**Text provided**
I call BS on not disclosing a romaine E. coli outbreak
Being in the “food industry” for the last 26 years has given me a lot of insight into the good and the bad of how our food is produced. Late last week when I stumbled upon yet another E. coli outbreak linked to leafy greens – specifically romaine – that had been hidden from public view, I was more disgusted than surprised.
Why keep from the public that 23 people were sickened and 11 hospitalized from once again consuming romaine lettuce grown on the central coast of California? Although the consuming public was kept in the dark, it is without question that government, industry and academia knew that the outbreak happened, but they all chose to hide it until late this evening – so much for “transparency” and so much for “food safety culture.”
We will not have a safe food supply when facts are hidden from consumers. We will not have a safe food supply until there really is honesty and transparency by those in government, industry (growers, shippers, processors and retailers – grocery stores and restaurants) and academia charged with consumer food safety.
I call bullshit on the FDA, CDC and Health Departments of Arizona, California, Florida, Georgia, Illinois, Maryland, North Carolina, Nevada, New York, Oregon, Pennsylvania and South Carolina for hiding vital information from the public. And, those in industry (growers, shippers, processors and retailers – grocery stores and restaurants) and academia, shame on you.

**Records**
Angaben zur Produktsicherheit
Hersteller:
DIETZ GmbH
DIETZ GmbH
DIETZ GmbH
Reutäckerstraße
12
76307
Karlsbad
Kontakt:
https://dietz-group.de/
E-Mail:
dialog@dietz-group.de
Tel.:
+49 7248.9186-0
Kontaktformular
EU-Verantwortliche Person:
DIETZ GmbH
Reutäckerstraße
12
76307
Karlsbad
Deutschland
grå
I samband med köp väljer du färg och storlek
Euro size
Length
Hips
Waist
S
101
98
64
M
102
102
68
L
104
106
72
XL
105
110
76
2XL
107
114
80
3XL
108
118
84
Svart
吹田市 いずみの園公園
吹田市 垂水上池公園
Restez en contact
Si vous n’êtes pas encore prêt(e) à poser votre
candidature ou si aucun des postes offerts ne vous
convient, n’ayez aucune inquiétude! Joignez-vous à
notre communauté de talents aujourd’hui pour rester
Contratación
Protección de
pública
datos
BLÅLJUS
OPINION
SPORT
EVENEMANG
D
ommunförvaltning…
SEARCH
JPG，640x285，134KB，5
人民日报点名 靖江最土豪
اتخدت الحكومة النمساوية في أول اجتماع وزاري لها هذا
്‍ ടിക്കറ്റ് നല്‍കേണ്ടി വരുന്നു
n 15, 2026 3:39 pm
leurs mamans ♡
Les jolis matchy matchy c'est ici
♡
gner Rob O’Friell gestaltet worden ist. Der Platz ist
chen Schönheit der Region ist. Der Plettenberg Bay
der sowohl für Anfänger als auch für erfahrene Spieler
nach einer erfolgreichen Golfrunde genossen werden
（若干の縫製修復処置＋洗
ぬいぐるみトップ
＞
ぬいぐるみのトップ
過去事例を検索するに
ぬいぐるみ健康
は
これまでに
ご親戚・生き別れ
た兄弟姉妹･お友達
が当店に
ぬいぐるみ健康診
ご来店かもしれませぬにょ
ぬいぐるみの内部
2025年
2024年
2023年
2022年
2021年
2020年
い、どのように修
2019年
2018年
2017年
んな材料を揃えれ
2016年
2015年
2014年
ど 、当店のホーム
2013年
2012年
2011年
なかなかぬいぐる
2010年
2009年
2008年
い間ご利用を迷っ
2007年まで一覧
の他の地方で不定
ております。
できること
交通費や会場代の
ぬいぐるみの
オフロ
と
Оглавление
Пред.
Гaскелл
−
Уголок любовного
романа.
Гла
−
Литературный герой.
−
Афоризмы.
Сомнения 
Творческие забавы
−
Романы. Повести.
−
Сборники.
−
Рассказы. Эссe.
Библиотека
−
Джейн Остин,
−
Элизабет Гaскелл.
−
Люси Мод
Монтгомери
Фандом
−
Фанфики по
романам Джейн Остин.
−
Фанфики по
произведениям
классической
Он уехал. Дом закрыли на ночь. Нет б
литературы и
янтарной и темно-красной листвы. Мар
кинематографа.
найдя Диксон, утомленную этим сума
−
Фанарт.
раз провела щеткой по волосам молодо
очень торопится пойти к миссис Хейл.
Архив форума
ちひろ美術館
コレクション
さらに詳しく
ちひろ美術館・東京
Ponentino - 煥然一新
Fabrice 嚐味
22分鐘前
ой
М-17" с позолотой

**Exercise**
Pick up the opinion piece on the undisclosed romaine E. coli outbreak where it stops, not the rows, and write its next paragraph.

**Result for this exercise**
From the FDA this evening:
Today, the U.S. Food and Drug Administration is sharing news of a recent E. coli O157:H7 outbreak, involving 23 illnesses, that was likely associated with romaine lettuce. No deaths were reported. The active investigation has reached its end and the outbreak appears to be over. The FDA and the U.S. Centers for Disease Control did not identify actionable information for consumers during this investigation. Additionally, when romaine lettuce was identified as the likely source of the outbreak, the available data at the time indicated that the outbreak was not ongoing and romaine lettuce eaten by sick people was past its shelf life and no longer available for sale. The FDA is communicating details about the outbreak at this time to help ensure full awareness by the public and to highlight the ongoing importance of industry actions to help ensure the safety of leafy greens. Federal health officials do not believe there is a current or ongoing risk to public health.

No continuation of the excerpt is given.